▶ **Problem**
Please retype every record below exactly, leaving the pictures out.

▶ **Data items**
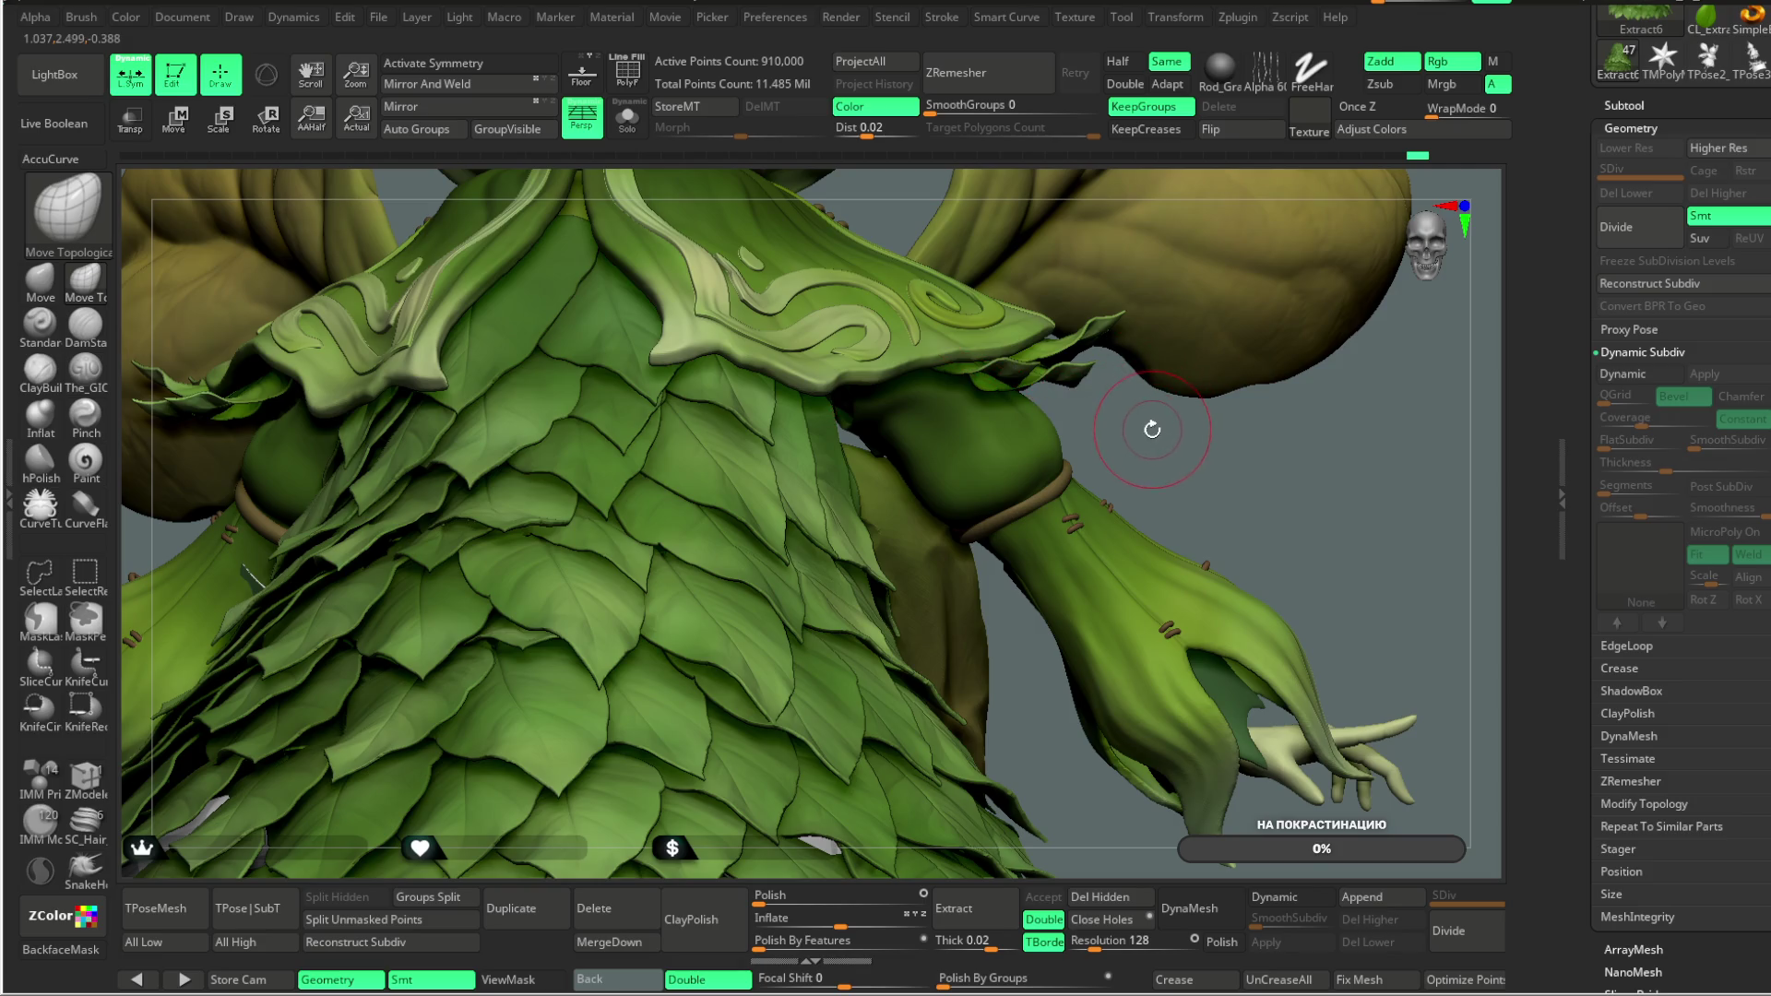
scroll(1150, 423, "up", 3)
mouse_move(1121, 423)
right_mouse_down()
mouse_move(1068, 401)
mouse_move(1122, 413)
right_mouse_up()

▶ **Your solution**
scroll(1150, 423, "up", 3)
mouse_move(1121, 423)
right_mouse_down()
mouse_move(1068, 401)
mouse_move(1122, 413)
right_mouse_up()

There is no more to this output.